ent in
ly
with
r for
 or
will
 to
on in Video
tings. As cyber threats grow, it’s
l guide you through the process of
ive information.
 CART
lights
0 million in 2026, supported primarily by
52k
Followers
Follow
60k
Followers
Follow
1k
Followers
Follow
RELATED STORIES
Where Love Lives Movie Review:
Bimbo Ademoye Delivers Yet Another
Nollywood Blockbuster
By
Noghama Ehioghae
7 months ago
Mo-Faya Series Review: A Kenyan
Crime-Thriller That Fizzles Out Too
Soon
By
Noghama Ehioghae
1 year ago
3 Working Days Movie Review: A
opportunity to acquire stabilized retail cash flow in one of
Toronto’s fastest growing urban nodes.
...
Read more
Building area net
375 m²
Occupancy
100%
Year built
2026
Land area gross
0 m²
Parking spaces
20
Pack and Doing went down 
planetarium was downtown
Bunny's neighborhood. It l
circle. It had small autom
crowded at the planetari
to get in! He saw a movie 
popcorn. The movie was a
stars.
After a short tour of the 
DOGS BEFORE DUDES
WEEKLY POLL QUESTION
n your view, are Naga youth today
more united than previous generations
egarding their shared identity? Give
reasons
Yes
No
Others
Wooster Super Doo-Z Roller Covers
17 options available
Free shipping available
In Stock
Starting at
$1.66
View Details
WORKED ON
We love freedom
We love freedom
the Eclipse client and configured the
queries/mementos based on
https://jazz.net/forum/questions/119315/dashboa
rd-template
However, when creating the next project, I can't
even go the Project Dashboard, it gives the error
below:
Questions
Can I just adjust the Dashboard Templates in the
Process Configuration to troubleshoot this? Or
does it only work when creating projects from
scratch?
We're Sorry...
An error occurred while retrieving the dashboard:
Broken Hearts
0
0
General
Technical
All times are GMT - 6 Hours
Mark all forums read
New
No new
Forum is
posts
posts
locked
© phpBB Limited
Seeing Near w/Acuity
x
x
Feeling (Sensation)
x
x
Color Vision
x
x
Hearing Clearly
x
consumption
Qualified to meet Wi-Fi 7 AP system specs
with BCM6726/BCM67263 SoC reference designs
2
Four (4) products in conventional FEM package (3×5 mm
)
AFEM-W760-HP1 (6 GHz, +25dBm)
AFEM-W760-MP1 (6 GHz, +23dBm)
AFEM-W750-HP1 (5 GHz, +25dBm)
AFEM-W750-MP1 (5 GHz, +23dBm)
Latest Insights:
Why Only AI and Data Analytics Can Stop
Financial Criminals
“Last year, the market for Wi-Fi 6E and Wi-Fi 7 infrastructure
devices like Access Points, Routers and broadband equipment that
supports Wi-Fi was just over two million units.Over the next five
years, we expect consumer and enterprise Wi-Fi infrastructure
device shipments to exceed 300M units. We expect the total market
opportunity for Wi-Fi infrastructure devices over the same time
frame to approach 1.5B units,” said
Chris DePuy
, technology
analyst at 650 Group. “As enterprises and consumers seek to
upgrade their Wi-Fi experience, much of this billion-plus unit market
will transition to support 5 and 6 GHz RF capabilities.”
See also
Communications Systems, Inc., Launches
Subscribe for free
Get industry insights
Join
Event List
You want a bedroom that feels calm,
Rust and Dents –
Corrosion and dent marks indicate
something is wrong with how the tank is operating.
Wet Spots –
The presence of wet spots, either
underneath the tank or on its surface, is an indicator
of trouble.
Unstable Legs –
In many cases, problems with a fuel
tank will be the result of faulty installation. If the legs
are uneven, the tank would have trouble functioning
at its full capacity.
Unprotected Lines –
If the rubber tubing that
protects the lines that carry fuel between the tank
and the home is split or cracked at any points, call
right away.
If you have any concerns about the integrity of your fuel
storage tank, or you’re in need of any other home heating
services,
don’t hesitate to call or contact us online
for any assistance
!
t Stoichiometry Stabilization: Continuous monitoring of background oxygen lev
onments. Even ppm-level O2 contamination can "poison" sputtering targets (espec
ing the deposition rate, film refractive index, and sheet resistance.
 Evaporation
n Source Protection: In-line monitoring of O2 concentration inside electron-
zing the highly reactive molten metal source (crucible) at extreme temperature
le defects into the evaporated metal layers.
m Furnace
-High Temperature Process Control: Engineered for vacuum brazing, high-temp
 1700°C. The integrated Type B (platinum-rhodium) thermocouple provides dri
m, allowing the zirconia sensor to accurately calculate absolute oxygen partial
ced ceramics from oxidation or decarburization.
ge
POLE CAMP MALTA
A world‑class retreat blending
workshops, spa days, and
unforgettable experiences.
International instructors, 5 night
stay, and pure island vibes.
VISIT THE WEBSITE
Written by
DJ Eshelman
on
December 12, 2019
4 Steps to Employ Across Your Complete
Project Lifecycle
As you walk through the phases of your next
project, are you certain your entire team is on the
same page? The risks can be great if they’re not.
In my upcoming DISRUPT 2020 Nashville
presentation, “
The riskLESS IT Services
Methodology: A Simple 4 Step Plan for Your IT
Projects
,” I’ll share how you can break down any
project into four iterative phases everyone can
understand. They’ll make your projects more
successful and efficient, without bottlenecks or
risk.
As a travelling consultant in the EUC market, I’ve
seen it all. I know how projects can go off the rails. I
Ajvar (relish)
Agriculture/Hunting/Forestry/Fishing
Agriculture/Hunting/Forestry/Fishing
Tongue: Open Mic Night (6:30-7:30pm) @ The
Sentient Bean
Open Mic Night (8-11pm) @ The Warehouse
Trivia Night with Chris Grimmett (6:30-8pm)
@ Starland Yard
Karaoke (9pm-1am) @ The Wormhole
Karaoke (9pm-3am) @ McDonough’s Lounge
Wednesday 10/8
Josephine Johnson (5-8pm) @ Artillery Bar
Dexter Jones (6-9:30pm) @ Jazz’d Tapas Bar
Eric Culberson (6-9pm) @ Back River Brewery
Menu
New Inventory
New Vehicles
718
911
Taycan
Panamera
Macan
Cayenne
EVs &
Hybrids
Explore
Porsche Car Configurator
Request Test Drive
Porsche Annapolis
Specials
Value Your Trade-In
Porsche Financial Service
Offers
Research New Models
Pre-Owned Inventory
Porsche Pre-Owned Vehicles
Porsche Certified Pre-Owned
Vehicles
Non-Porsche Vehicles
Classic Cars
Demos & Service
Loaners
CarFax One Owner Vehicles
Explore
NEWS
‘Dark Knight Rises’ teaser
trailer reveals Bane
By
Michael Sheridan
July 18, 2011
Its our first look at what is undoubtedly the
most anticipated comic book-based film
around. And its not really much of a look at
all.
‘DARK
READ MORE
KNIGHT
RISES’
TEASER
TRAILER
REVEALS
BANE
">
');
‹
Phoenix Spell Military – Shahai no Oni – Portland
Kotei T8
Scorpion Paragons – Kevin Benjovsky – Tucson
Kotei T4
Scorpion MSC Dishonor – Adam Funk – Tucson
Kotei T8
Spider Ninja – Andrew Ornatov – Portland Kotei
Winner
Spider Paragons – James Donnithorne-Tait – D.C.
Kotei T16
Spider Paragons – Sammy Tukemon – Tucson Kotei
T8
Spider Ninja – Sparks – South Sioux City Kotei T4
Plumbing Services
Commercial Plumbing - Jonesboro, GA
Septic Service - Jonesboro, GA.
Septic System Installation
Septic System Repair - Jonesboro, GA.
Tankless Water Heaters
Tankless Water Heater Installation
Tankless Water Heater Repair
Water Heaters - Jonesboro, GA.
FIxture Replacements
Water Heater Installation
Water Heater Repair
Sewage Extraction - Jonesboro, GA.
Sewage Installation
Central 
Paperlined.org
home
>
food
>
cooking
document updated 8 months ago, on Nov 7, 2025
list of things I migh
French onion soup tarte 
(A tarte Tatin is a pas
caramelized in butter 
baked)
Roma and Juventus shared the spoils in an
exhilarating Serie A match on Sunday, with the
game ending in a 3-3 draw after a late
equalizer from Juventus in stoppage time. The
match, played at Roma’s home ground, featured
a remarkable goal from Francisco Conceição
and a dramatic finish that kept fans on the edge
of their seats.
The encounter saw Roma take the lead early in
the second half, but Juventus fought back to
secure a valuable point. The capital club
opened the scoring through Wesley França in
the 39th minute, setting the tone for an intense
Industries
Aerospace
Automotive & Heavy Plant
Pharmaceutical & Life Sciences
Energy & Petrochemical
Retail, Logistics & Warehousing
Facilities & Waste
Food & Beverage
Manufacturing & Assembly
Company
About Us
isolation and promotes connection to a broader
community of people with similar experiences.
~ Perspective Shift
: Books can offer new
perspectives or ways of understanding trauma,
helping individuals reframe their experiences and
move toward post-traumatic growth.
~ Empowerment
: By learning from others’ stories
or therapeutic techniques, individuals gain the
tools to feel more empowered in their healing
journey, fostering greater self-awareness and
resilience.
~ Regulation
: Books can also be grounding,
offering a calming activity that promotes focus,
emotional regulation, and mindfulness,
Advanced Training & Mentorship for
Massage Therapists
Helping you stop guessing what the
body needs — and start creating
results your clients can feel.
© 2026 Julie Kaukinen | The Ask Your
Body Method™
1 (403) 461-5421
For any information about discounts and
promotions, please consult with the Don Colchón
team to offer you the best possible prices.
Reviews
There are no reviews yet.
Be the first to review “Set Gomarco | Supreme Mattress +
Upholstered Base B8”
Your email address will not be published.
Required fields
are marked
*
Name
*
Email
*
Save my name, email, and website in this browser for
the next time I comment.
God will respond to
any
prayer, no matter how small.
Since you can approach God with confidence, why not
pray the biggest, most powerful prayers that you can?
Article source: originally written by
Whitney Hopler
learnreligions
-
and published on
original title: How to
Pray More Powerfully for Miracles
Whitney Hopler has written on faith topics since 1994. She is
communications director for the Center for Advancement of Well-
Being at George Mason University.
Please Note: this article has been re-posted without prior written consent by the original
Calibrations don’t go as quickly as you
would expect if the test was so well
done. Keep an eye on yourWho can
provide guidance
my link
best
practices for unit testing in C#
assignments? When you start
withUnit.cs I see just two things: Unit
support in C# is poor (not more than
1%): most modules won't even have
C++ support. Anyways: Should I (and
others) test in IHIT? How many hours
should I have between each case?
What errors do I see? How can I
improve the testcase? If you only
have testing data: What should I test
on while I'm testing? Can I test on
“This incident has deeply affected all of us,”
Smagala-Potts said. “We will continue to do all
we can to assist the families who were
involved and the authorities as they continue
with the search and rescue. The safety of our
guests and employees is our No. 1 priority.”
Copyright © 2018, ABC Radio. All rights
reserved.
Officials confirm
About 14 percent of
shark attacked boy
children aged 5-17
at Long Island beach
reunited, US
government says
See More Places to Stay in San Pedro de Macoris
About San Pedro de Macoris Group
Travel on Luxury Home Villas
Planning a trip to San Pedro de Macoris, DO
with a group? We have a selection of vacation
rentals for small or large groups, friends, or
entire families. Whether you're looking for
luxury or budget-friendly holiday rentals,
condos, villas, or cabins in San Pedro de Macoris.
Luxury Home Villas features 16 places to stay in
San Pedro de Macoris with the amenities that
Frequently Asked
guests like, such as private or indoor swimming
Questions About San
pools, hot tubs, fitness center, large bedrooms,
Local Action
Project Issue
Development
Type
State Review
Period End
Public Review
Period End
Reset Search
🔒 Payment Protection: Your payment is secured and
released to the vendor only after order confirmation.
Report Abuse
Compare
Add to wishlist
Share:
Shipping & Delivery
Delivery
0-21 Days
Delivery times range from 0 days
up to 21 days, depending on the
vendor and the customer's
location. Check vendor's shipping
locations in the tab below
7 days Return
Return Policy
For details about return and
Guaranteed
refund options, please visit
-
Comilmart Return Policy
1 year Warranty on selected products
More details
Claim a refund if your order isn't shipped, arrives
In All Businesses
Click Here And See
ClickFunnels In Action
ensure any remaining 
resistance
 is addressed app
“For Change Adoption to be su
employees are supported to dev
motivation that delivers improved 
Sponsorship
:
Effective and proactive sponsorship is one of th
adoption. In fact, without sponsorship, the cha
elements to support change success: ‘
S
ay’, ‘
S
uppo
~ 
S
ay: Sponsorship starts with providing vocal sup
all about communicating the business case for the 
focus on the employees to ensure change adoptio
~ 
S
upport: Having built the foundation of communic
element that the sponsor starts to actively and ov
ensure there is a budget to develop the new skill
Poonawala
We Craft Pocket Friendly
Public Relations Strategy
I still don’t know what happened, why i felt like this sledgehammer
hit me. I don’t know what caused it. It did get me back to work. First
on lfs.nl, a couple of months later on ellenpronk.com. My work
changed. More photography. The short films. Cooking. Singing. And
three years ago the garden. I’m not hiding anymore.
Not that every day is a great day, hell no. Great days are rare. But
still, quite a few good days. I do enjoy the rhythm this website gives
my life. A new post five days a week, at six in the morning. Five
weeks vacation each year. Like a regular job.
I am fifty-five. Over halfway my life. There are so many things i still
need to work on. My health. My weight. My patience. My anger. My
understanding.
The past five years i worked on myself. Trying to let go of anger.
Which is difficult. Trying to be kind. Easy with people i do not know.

-----

--- PROBLEM DESCRIPTION ---
Using the records above, gather all lines where the string "expect" is present.

--- WRITTEN RESPONSE ---
years, we expect consumer and enterprise Wi-Fi infrastructure
device shipments to exceed 300M units. We expect the total market
would expect if the test was so well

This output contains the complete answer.